BEGIN Excerpted passage

LinuxPPC-Dev Archive on lore.kernel.org
 help / color / Atom feed
From: Al Viro <viro@zeniv.linux.org.uk>
To: Aleksa Sarai <cyphar@cyphar.com>
Cc: linux-ia64@vger.kernel.org, linux-sh@vger.kernel.org,
	Peter Zijlstra <peterz@infradead.org>,
	Rasmus Villemoes <linux@rasmusvillemoes.dk>,
	Alexei Starovoitov <ast@kernel.org>,
	linux-kernel@vger.kernel.org, David Howells <dhowells@redhat.com>,
	linux-kselftest@vger.kernel.org, sparclinux@vger.kernel.org,
	Christian Brauner <christian.brauner@ubuntu.com>,
	Shuah Khan <shuah@kernel.org>,
	linux-arch@vger.kernel.org, linux-s390@vger.kernel.org,
	Tycho Andersen <tycho@tycho.ws>, Aleksa Sarai <asarai@suse.de>,
	Jiri Olsa <jolsa@redhat.com>,
	Alexander Shishkin <alexander.shishkin@linux.intel.com>,
	Ingo Molnar <mingo@redhat.com>,
	linux-arm-kernel@lists.infradead.org, linux-mips@vger.kernel.org,
	linux-xtensa@linux-xtensa.org, Kees Cook <keescook@chromium.org>,
	Arnd Bergmann <arnd@arndb.de>, Jann Horn <jannh@google.com>,
	linuxppc-dev@lists.ozlabs.org, linux-m68k@lists.linux-m68k.org,
	Andy Lutomirski <luto@kernel.org>,
	Shuah Khan <skhan@linuxfoundation.org>,
	Namhyung Kim <namhyung@kernel.org>,
	David Drysdale <drysdale@google.com>,
	Christian Brauner <christian@brauner.io>,
	"J. Bruce Fields" <bfields@fieldses.org>,
	linux-parisc@vger.kernel.org, linux-api@vger.kernel.org,
	Chanho Min <chanho.min@lge.com>, Jeff Layton <jlayton@kernel.org>,
	Oleg Nesterov <oleg@redhat.com>,
	Eric Biederman <ebiederm@xmission.com>,
	linux-alpha@vger.kernel.org, linux-fsdevel@vger.kernel.org,
	Andrew Morton <akpm@linux-foundation.org>,
	Linus Torvalds <torvalds@linux-foundation.org>,
	containers@lists.linux-foundation.org
Subject: Re: [PATCH v12 01/12] lib: introduce copy_struct_{to,from}_user helpers
Date: Thu, 5 Sep 2019 23:31:48 +0100
Message-ID: <20190905223148.GS1131@ZenIV.linux.org.uk> (raw)
In-Reply-To: <20190905195618.pwzgvuzadkfpznfz@yavin.dot.cyphar.com>

On Fri, Sep 06, 2019 at 05:56:18AM +1000, Aleksa Sarai wrote:
> On 2019-09-05, Al Viro <viro@zeniv.linux.org.uk> wrote:
> > On Thu, Sep 05, 2019 at 08:23:03PM +0200, Christian Brauner wrote:
> > 
> > > Because every caller of that function right now has that limit set
> > > anyway iirc. So we can either remove it from here and place it back for
> > > the individual callers or leave it in the helper.
> > > Also, I'm really asking, why not? Is it unreasonable to have an upper
> > > bound on the size (for a long time probably) or are you disagreeing with
> > > PAGE_SIZE being used? PAGE_SIZE limit is currently used by sched, perf,
> > > bpf, and clone3 and in a few other places.

END Excerpted passage

### Written problem 1
Return each line of the entries below that contains the string "start".

BEGIN Raw records

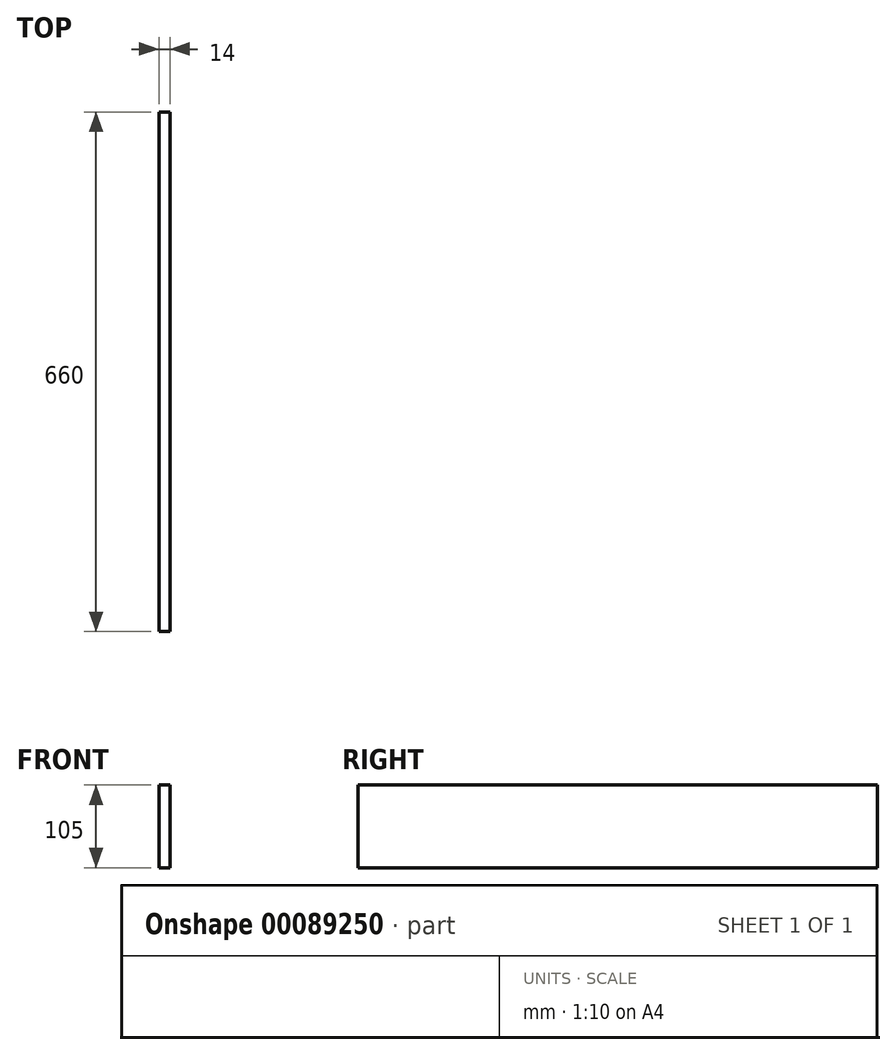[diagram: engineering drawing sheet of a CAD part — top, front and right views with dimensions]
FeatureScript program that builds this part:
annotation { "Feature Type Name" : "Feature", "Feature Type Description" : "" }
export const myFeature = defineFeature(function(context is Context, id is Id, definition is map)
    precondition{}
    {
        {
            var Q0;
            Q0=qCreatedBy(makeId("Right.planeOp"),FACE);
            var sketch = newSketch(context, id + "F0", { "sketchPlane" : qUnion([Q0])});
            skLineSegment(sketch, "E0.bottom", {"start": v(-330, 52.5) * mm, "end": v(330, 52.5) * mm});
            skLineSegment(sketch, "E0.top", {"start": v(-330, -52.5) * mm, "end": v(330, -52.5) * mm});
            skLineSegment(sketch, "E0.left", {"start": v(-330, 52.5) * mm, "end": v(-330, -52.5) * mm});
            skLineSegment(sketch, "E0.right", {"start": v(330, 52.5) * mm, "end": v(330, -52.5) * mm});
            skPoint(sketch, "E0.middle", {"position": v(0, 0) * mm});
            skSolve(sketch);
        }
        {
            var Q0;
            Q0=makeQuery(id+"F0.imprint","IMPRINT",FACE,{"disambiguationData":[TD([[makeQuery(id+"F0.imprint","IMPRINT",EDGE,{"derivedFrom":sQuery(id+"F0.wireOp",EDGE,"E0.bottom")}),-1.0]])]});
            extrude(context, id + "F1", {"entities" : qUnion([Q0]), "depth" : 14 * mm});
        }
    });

END Raw records

### Written problem 2
Reproduce the kernel mailing-list message word for word between "On Fri, Sep" and "few other places.", inclusive.

### Expected output 1
            skLineSegment(sketch, "E0.bottom", {"start": v(-330, 52.5) * mm, "end": v(330, 52.5) * mm});
            skLineSegment(sketch, "E0.top", {"start": v(-330, -52.5) * mm, "end": v(330, -52.5) * mm});
            skLineSegment(sketch, "E0.left", {"start": v(-330, 52.5) * mm, "end": v(-330, -52.5) * mm});
            skLineSegment(sketch, "E0.right", {"start": v(330, 52.5) * mm, "end": v(330, -52.5) * mm});

### Expected output 2
On Fri, Sep 06, 2019 at 05:56:18AM +1000, Aleksa Sarai wrote:
> On 2019-09-05, Al Viro <viro@zeniv.linux.org.uk> wrote:
> > On Thu, Sep 05, 2019 at 08:23:03PM +0200, Christian Brauner wrote:
> > 
> > > Because every caller of that function right now has that limit set
> > > anyway iirc. So we can either remove it from here and place it back for
> > > the individual callers or leave it in the helper.
> > > Also, I'm really asking, why not? Is it unreasonable to have an upper
> > > bound on the size (for a long time probably) or are you disagreeing with
> > > PAGE_SIZE being used? PAGE_SIZE limit is currently used by sched, perf,
> > > bpf, and clone3 and in a few other places.